AIM
Quote the entries word for word. Omit the pictures.

[Part of a data file]
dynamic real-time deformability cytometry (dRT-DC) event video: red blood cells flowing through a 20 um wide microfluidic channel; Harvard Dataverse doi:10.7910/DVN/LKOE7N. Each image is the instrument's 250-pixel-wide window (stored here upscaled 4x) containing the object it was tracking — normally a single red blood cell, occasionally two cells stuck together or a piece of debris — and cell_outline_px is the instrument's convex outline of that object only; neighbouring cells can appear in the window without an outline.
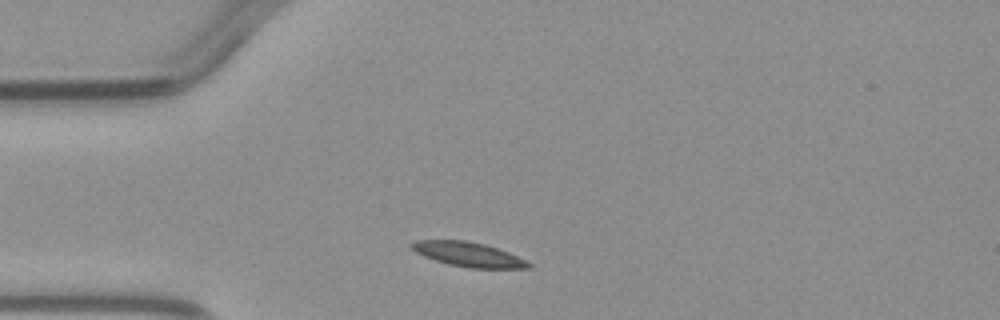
{"species": "common noctule bat (a hibernating species)", "species_latin": "Nyctalus noctula", "temperature_condition": "warm", "stored_images_in_passage": 2, "camera_frame_rate_fps": 3000, "um_per_image_px": 0.085, "animal": {"sex": "male", "body_mass_g": 23.1, "forearm_length_mm": 52.7}, "frame": {"image": 1, "passage_image": 1, "time_ms": 0.0, "image_size_px": [1000, 320], "cell_outline_px": [[532, 268], [468, 268], [448, 264], [424, 256], [416, 252], [408, 244], [416, 240], [468, 240], [484, 244], [508, 252], [532, 264]], "centroid_in_image_um": [39.79, 21.62], "position_along_channel_um": 45.2, "area_um2": 16.59}}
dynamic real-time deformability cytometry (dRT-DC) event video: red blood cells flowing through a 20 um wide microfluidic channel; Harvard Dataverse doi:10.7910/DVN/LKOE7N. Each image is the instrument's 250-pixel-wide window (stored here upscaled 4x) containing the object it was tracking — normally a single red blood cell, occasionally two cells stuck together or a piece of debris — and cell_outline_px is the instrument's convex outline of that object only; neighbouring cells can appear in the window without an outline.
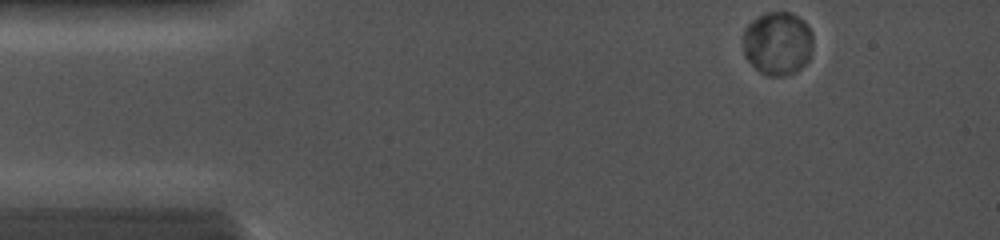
{"species": "common noctule bat (a hibernating species)", "species_latin": "Nyctalus noctula", "temperature_condition": "cold", "stored_images_in_passage": 16, "camera_frame_rate_fps": 5000, "um_per_image_px": 0.085, "animal": {"sex": "female", "body_mass_g": 19.0, "forearm_length_mm": 56.7}, "frame": {"image": 1, "passage_image": 1, "time_ms": 0.0, "image_size_px": [1000, 240], "cell_outline_px": [[812, 48], [808, 60], [796, 72], [784, 76], [768, 76], [760, 72], [744, 56], [744, 28], [752, 20], [768, 12], [792, 12], [804, 20], [808, 24], [812, 32]], "centroid_in_image_um": [66.12, 3.68], "position_along_channel_um": 18.9, "area_um2": 26.01}}
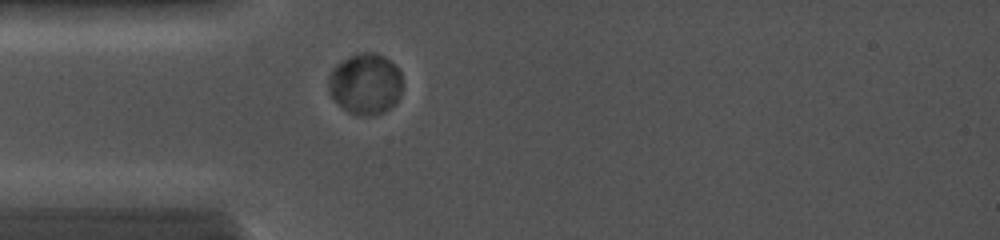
{"frame": {"image": 2, "passage_image": 14, "time_ms": 2.6, "image_size_px": [1000, 240], "cell_outline_px": [[400, 96], [384, 112], [368, 116], [360, 116], [348, 112], [328, 92], [328, 76], [332, 68], [336, 64], [348, 56], [356, 52], [376, 52], [384, 56], [400, 72]], "centroid_in_image_um": [31.01, 7.1], "position_along_channel_um": 54.0, "area_um2": 26.18}}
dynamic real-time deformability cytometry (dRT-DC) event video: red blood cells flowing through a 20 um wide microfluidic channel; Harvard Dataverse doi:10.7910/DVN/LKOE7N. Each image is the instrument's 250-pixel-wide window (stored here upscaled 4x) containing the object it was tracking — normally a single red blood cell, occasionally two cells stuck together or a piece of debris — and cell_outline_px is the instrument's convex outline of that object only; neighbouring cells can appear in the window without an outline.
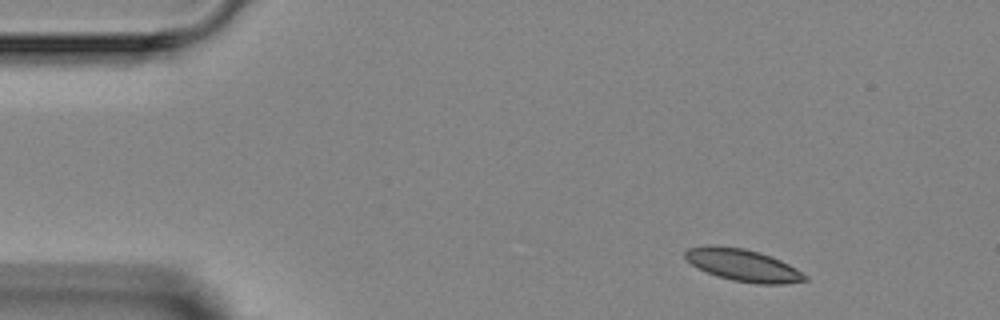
{"species": "Egyptian fruit bat (a non-hibernating species)", "species_latin": "Rousettus aegyptiacus", "temperature_condition": "room temperature", "stored_images_in_passage": 3, "camera_frame_rate_fps": 3000, "um_per_image_px": 0.085, "animal": {"sex": "female"}, "frame": {"image": 1, "passage_image": 1, "time_ms": 0.0, "image_size_px": [1000, 320], "cell_outline_px": [[808, 280], [784, 284], [756, 284], [732, 280], [716, 276], [692, 264], [684, 256], [684, 252], [688, 248], [708, 244], [712, 244], [744, 248], [760, 252], [780, 260], [796, 268], [808, 276]], "centroid_in_image_um": [63.16, 22.53], "position_along_channel_um": 21.8, "area_um2": 22.54}}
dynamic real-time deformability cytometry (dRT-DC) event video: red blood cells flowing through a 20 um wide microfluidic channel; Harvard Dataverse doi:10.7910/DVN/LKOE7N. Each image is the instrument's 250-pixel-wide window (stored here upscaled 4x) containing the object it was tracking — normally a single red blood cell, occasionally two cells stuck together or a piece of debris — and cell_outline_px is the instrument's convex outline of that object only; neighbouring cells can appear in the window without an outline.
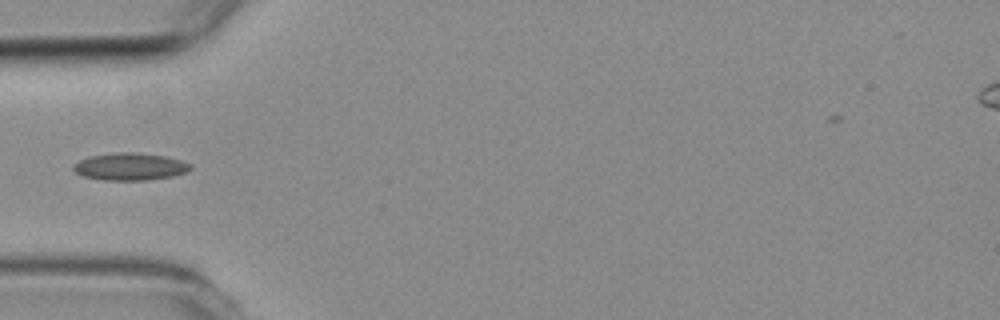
{"species": "common noctule bat (a hibernating species)", "species_latin": "Nyctalus noctula", "temperature_condition": "room temperature", "stored_images_in_passage": 2, "camera_frame_rate_fps": 3000, "um_per_image_px": 0.085, "animal": {"sex": "female", "body_mass_g": 19.3, "forearm_length_mm": 54.1}, "frame": {"image": 1, "passage_image": 2, "time_ms": 1.0, "image_size_px": [1000, 320], "cell_outline_px": [[192, 168], [184, 172], [172, 176], [148, 180], [104, 180], [84, 176], [76, 172], [72, 168], [72, 164], [88, 156], [112, 152], [140, 152], [164, 156], [180, 160], [192, 164]], "centroid_in_image_um": [11.02, 14.15], "position_along_channel_um": 74.0, "area_um2": 18.73}}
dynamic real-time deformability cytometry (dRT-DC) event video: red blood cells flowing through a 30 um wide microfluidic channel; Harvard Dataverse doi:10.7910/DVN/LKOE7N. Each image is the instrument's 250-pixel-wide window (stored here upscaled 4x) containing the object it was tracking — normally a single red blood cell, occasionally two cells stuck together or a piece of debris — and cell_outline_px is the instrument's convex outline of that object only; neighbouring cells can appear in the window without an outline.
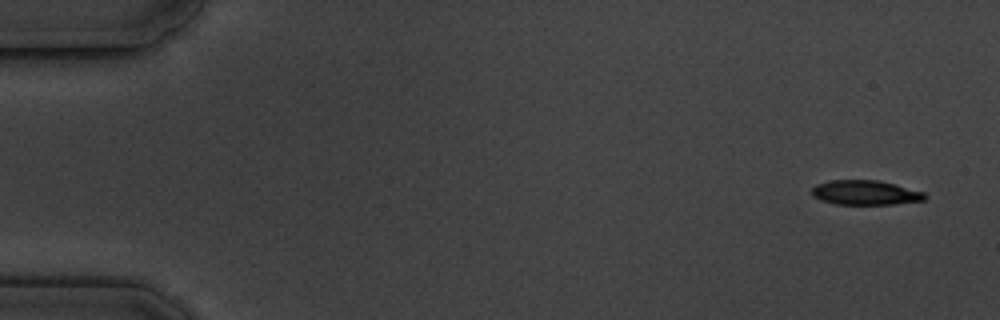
{"species": "common noctule bat (a hibernating species)", "species_latin": "Nyctalus noctula", "temperature_condition": "cold", "stored_images_in_passage": 11, "camera_frame_rate_fps": 3000, "um_per_image_px": 0.085, "animal": {"sex": "male", "body_mass_g": 19.5, "forearm_length_mm": 54.6}, "frame": {"image": 1, "passage_image": 1, "time_ms": 0.0, "image_size_px": [1000, 320], "cell_outline_px": [[928, 196], [924, 200], [892, 204], [836, 204], [820, 200], [812, 196], [812, 188], [816, 184], [832, 180], [880, 180], [896, 184], [924, 192]], "centroid_in_image_um": [73.55, 16.37], "position_along_channel_um": 11.4, "area_um2": 16.24}}
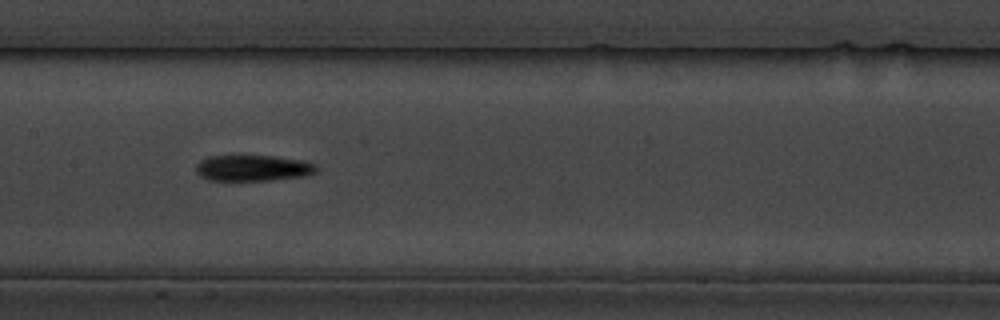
{"frame": {"image": 2, "passage_image": 8, "time_ms": 8.667, "image_size_px": [1000, 320], "cell_outline_px": [[320, 168], [316, 172], [304, 176], [272, 180], [208, 180], [200, 176], [196, 172], [196, 164], [200, 160], [208, 156], [236, 152], [272, 156], [304, 160], [316, 164]], "centroid_in_image_um": [21.46, 14.23], "position_along_channel_um": 185.9, "area_um2": 19.31}}
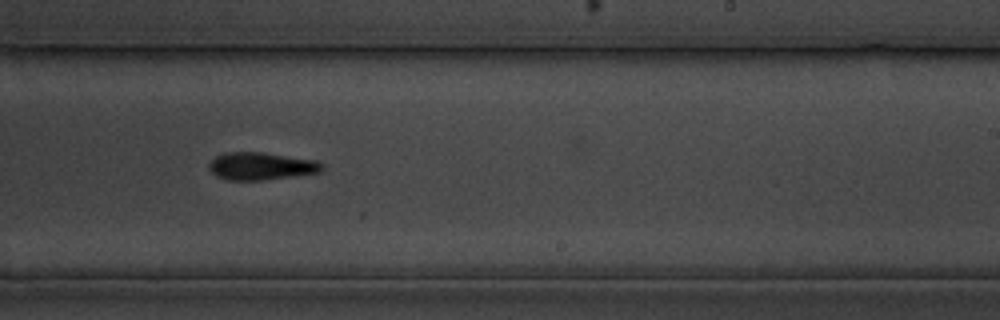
{"frame": {"image": 3, "passage_image": 10, "time_ms": 11.0, "image_size_px": [1000, 320], "cell_outline_px": [[324, 168], [320, 172], [264, 180], [228, 180], [216, 176], [208, 168], [208, 164], [216, 156], [228, 152], [260, 152], [316, 160], [324, 164]], "centroid_in_image_um": [22.19, 14.12], "position_along_channel_um": 266.8, "area_um2": 18.09}}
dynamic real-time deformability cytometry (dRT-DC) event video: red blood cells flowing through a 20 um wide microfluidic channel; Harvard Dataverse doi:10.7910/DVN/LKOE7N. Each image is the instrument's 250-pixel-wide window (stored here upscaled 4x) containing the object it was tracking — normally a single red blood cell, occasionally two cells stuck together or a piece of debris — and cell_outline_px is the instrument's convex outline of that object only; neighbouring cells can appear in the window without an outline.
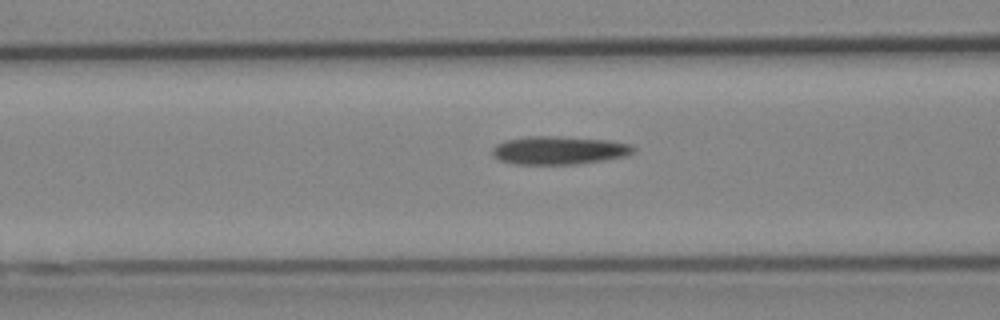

WRITTEN SOLUTION
dynamic real-time deformability cytometry (dRT-DC) event video: red blood cells flowing through a 20 um wide microfluidic channel; Harvard Dataverse doi:10.7910/DVN/LKOE7N. Each image is the instrument's 250-pixel-wide window (stored here upscaled 4x) containing the object it was tracking — normally a single red blood cell, occasionally two cells stuck together or a piece of debris — and cell_outline_px is the instrument's convex outline of that object only; neighbouring cells can appear in the window without an outline.
{"species": "common noctule bat (a hibernating species)", "species_latin": "Nyctalus noctula", "temperature_condition": "warm", "stored_images_in_passage": 2, "camera_frame_rate_fps": 3000, "um_per_image_px": 0.085, "animal": {"sex": "male", "body_mass_g": 23.1, "forearm_length_mm": 52.7}, "frame": {"image": 1, "passage_image": 1, "time_ms": 0.0, "image_size_px": [1000, 320], "cell_outline_px": [[532, 268], [468, 268], [448, 264], [424, 256], [416, 252], [408, 244], [416, 240], [468, 240], [484, 244], [508, 252], [532, 264]], "centroid_in_image_um": [39.79, 21.62], "position_along_channel_um": 45.2, "area_um2": 16.59}}
dynamic real-time deformability cytometry (dRT-DC) event video: red blood cells flowing through a 20 um wide microfluidic channel; Harvard Dataverse doi:10.7910/DVN/LKOE7N. Each image is the instrument's 250-pixel-wide window (stored here upscaled 4x) containing the object it was tracking — normally a single red blood cell, occasionally two cells stuck together or a piece of debris — and cell_outline_px is the instrument's convex outline of that object only; neighbouring cells can appear in the window without an outline.
{"species": "common noctule bat (a hibernating species)", "species_latin": "Nyctalus noctula", "temperature_condition": "cold", "stored_images_in_passage": 16, "camera_frame_rate_fps": 5000, "um_per_image_px": 0.085, "animal": {"sex": "female", "body_mass_g": 19.0, "forearm_length_mm": 56.7}, "frame": {"image": 1, "passage_image": 1, "time_ms": 0.0, "image_size_px": [1000, 240], "cell_outline_px": [[812, 48], [808, 60], [796, 72], [784, 76], [768, 76], [760, 72], [744, 56], [744, 28], [752, 20], [768, 12], [792, 12], [804, 20], [808, 24], [812, 32]], "centroid_in_image_um": [66.12, 3.68], "position_along_channel_um": 18.9, "area_um2": 26.01}}
{"frame": {"image": 2, "passage_image": 14, "time_ms": 2.6, "image_size_px": [1000, 240], "cell_outline_px": [[400, 96], [384, 112], [368, 116], [360, 116], [348, 112], [328, 92], [328, 76], [332, 68], [336, 64], [348, 56], [356, 52], [376, 52], [384, 56], [400, 72]], "centroid_in_image_um": [31.01, 7.1], "position_along_channel_um": 54.0, "area_um2": 26.18}}
dynamic real-time deformability cytometry (dRT-DC) event video: red blood cells flowing through a 20 um wide microfluidic channel; Harvard Dataverse doi:10.7910/DVN/LKOE7N. Each image is the instrument's 250-pixel-wide window (stored here upscaled 4x) containing the object it was tracking — normally a single red blood cell, occasionally two cells stuck together or a piece of debris — and cell_outline_px is the instrument's convex outline of that object only; neighbouring cells can appear in the window without an outline.
{"species": "Egyptian fruit bat (a non-hibernating species)", "species_latin": "Rousettus aegyptiacus", "temperature_condition": "room temperature", "stored_images_in_passage": 3, "camera_frame_rate_fps": 3000, "um_per_image_px": 0.085, "animal": {"sex": "female"}, "frame": {"image": 1, "passage_image": 1, "time_ms": 0.0, "image_size_px": [1000, 320], "cell_outline_px": [[808, 280], [784, 284], [756, 284], [732, 280], [716, 276], [692, 264], [684, 256], [684, 252], [688, 248], [708, 244], [712, 244], [744, 248], [760, 252], [780, 260], [796, 268], [808, 276]], "centroid_in_image_um": [63.16, 22.53], "position_along_channel_um": 21.8, "area_um2": 22.54}}
dynamic real-time deformability cytometry (dRT-DC) event video: red blood cells flowing through a 20 um wide microfluidic channel; Harvard Dataverse doi:10.7910/DVN/LKOE7N. Each image is the instrument's 250-pixel-wide window (stored here upscaled 4x) containing the object it was tracking — normally a single red blood cell, occasionally two cells stuck together or a piece of debris — and cell_outline_px is the instrument's convex outline of that object only; neighbouring cells can appear in the window without an outline.
{"species": "common noctule bat (a hibernating species)", "species_latin": "Nyctalus noctula", "temperature_condition": "room temperature", "stored_images_in_passage": 2, "camera_frame_rate_fps": 3000, "um_per_image_px": 0.085, "animal": {"sex": "female", "body_mass_g": 19.3, "forearm_length_mm": 54.1}, "frame": {"image": 1, "passage_image": 2, "time_ms": 1.0, "image_size_px": [1000, 320], "cell_outline_px": [[192, 168], [184, 172], [172, 176], [148, 180], [104, 180], [84, 176], [76, 172], [72, 168], [72, 164], [88, 156], [112, 152], [140, 152], [164, 156], [180, 160], [192, 164]], "centroid_in_image_um": [11.02, 14.15], "position_along_channel_um": 74.0, "area_um2": 18.73}}
dynamic real-time deformability cytometry (dRT-DC) event video: red blood cells flowing through a 30 um wide microfluidic channel; Harvard Dataverse doi:10.7910/DVN/LKOE7N. Each image is the instrument's 250-pixel-wide window (stored here upscaled 4x) containing the object it was tracking — normally a single red blood cell, occasionally two cells stuck together or a piece of debris — and cell_outline_px is the instrument's convex outline of that object only; neighbouring cells can appear in the window without an outline.
{"species": "common noctule bat (a hibernating species)", "species_latin": "Nyctalus noctula", "temperature_condition": "cold", "stored_images_in_passage": 11, "camera_frame_rate_fps": 3000, "um_per_image_px": 0.085, "animal": {"sex": "male", "body_mass_g": 19.5, "forearm_length_mm": 54.6}, "frame": {"image": 1, "passage_image": 1, "time_ms": 0.0, "image_size_px": [1000, 320], "cell_outline_px": [[928, 196], [924, 200], [892, 204], [836, 204], [820, 200], [812, 196], [812, 188], [816, 184], [832, 180], [880, 180], [896, 184], [924, 192]], "centroid_in_image_um": [73.55, 16.37], "position_along_channel_um": 11.4, "area_um2": 16.24}}
{"frame": {"image": 2, "passage_image": 8, "time_ms": 8.667, "image_size_px": [1000, 320], "cell_outline_px": [[320, 168], [316, 172], [304, 176], [272, 180], [208, 180], [200, 176], [196, 172], [196, 164], [200, 160], [208, 156], [236, 152], [272, 156], [304, 160], [316, 164]], "centroid_in_image_um": [21.46, 14.23], "position_along_channel_um": 185.9, "area_um2": 19.31}}
{"frame": {"image": 3, "passage_image": 10, "time_ms": 11.0, "image_size_px": [1000, 320], "cell_outline_px": [[324, 168], [320, 172], [264, 180], [228, 180], [216, 176], [208, 168], [208, 164], [216, 156], [228, 152], [260, 152], [316, 160], [324, 164]], "centroid_in_image_um": [22.19, 14.12], "position_along_channel_um": 266.8, "area_um2": 18.09}}
dynamic real-time deformability cytometry (dRT-DC) event video: red blood cells flowing through a 20 um wide microfluidic channel; Harvard Dataverse doi:10.7910/DVN/LKOE7N. Each image is the instrument's 250-pixel-wide window (stored here upscaled 4x) containing the object it was tracking — normally a single red blood cell, occasionally two cells stuck together or a piece of debris — and cell_outline_px is the instrument's convex outline of that object only; neighbouring cells can appear in the window without an outline.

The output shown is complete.